| DOCUMENT SECTION |
Program Experience | NYU Steinhardt Teacher Residency

Be ready on day one

Immersive preparation

The Teacher Residency prepares you for the realities of the classroom with rigorous course work and hands-on practice. Over the course of one year, you complete a master of arts in teaching and an immersive residency in one partner school.

A community of supportive faculty, teacher mentors, and peers await you at the NYU Teacher Residency. The immersive design intentionally surrounds you with hands-on, facilitated learning experiences in a safe environment that cultivates your growth into an effective teacher. When it’s time to lead a classroom of your own, you are ready on day one. You have the practical foundation to meet the needs of each student and confidently know how to build a community of learners.

Wraparound support

As a teacher resident, you can count on a deep web of support.

With the Inclusive Childhood Education degree, your support team includes a teaching mentor and residency school site partner staff, a residency director, and NYU Steinhardt faculty who teach each module.

With the Secondary Education degree, your support team includes a teaching mentor and residency school site partner staff, a residency director and fellow peers at your school, NYU Steinhardt faculty who instruct you on curriculum modules, and NYU Steinhardt content mentors who prepare you and your content cohort for a specific subject area.

| ENTRIES SHOWN |

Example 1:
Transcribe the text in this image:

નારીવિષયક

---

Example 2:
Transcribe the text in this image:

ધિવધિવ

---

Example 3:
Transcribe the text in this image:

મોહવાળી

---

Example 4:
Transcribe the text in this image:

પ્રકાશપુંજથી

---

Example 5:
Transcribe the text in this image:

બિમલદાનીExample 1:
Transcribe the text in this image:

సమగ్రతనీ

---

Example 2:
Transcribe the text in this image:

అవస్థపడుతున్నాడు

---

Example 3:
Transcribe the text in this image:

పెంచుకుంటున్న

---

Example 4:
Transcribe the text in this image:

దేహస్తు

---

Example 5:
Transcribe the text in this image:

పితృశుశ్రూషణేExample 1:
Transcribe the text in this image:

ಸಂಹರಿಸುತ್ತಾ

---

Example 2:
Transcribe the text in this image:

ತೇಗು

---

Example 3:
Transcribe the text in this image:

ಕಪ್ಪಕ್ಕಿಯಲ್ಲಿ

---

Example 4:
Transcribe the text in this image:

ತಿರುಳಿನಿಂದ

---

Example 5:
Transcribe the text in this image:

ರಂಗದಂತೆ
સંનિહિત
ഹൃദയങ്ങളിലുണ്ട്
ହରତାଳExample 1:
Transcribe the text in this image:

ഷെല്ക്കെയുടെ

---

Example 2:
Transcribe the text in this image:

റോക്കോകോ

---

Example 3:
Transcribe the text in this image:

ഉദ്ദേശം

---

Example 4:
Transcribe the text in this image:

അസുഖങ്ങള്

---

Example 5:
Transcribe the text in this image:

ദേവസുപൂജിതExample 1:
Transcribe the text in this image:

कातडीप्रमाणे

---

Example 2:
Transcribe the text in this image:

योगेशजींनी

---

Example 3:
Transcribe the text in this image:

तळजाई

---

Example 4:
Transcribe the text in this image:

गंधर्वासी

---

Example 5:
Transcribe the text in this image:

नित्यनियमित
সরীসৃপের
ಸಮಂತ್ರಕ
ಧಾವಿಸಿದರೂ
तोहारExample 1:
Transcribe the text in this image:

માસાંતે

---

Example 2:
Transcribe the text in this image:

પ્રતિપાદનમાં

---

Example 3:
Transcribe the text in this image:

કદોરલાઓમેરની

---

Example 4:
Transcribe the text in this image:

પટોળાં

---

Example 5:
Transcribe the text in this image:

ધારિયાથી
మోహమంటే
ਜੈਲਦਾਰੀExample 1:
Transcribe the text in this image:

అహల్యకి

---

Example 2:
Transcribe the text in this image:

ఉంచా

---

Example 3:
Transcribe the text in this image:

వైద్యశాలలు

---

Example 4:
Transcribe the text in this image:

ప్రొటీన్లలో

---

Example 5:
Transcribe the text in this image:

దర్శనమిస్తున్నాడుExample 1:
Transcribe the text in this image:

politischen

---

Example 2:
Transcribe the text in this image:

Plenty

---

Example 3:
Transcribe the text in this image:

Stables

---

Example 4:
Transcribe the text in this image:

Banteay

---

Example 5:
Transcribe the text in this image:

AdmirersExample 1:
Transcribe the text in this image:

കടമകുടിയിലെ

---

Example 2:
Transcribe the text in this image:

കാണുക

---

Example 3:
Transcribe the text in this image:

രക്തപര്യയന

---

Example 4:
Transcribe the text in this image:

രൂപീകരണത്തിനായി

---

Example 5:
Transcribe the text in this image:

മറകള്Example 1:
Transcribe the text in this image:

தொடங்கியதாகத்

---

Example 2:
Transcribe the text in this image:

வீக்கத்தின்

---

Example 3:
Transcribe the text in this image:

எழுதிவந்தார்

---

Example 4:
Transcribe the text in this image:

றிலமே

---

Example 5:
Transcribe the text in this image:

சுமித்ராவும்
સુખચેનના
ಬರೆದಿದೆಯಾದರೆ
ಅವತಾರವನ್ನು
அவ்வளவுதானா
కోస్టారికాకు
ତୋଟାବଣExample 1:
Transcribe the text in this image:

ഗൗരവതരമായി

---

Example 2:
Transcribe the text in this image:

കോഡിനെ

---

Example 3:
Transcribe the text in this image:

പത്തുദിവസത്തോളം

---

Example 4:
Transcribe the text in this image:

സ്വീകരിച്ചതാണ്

| WHAT YOU NEED TO DO |
**A.** According to the residency page, what do residents complete over the course of one year?
**B.** Please output the residency page between "As a teacher" and "teach each module.", inclusive.
The records aren't needed here.

| EXPECTED OUTPUTS |
**A.** A master of arts in teaching and an immersive residency in one partner school.

**B.**
As a teacher resident, you can count on a deep web of support.

With the Inclusive Childhood Education degree, your support team includes a teaching mentor and residency school site partner staff, a residency director, and NYU Steinhardt faculty who teach each module.